Financial Times report claims the company was still paying Coulson's legal expenses

PTI | August 25, 2011



A leading lawmaker examining the country's phone hacking scandal on Wednesday called on Rupert Murdoch's news empire to confirm whether it is paying the legal fees of the former editor of the now shuttered News of The World tabloid.

Andy Coulson quit in 2007 as the editor of the tabloid after a reporter and a private investigator were jailed for hacking into the voicemails of royal staff. He served as communications chief to David Cameron, then Britain's opposition leader from late 2007 until January of this year.

News Corp.'s British arm, News International, declined to comment Wednesday on a Financial Times report which claimed the company was still paying Coulson's legal expenses.

"What it is about this news and information conglomerate that prevents them from giving a yes or no reply to a straight question," opposition Labour Party lawmaker Tom Watson said.

Watson has been a leading figure in the campaign to expose illicit practices in British journalism, and is a member of Parliament's Culture, Media and Sport Committee, which is investigating the scandal.

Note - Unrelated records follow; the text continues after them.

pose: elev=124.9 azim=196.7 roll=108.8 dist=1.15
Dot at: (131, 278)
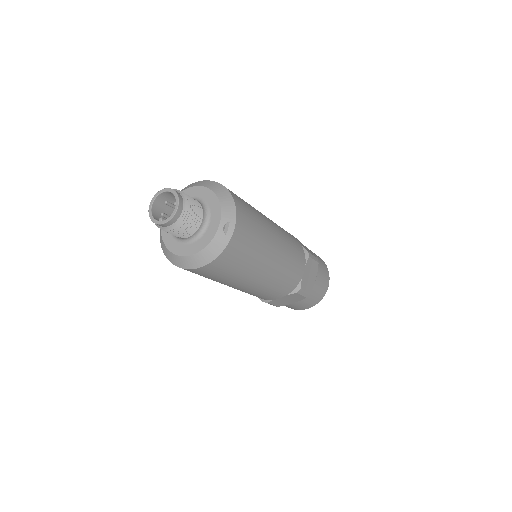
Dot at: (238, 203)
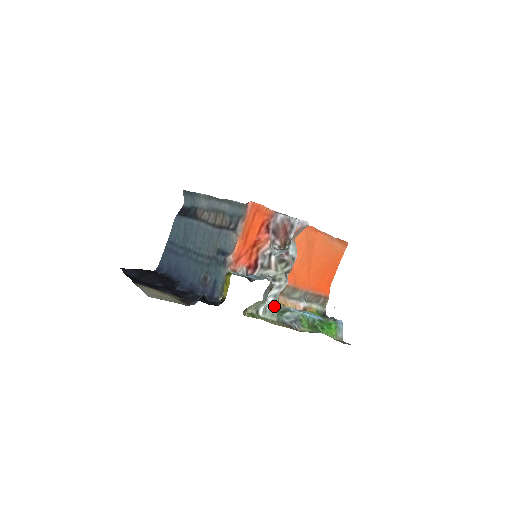
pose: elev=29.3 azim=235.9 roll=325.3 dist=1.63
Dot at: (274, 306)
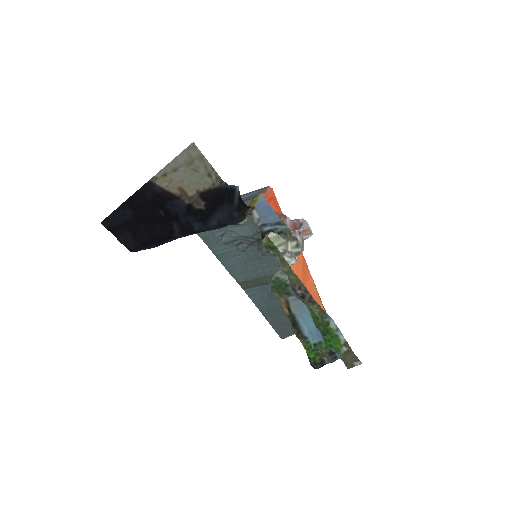
Dot at: occluded
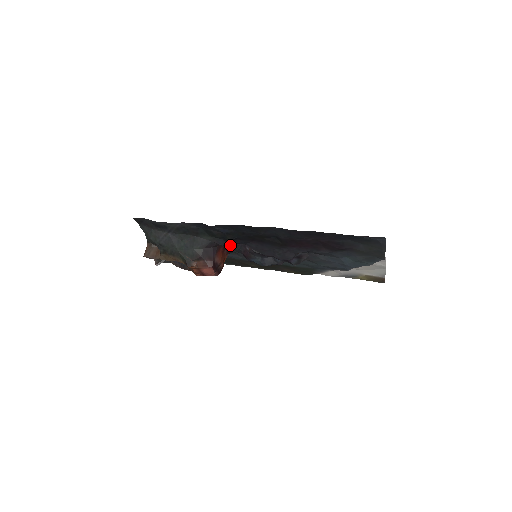
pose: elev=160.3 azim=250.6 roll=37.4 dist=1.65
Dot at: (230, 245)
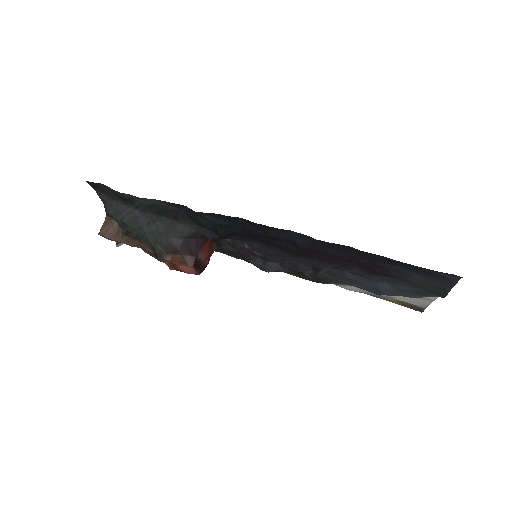
Dot at: occluded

"I call on James Murdoch to just say whether or not his company is paying Andy Coulson's legal fees," Watson told The Associated Press.

News International has also declined to discuss a previous BBC report that claimed Coulson received severance pay amounting to several hundred thousand dollars in the months after he quit in 2007, including during a period after he was working for Cameron.

The BBC, which did not cite sources, reported that Coulson had also kept his health care plan and company car. Coulson received a reported salary of about 300,000 pounds (USD 491,500) as editor of the tabloid.

Coulson is among 15 people arrested in case only one of whom has been cleared so far. He denies any wrongdoing.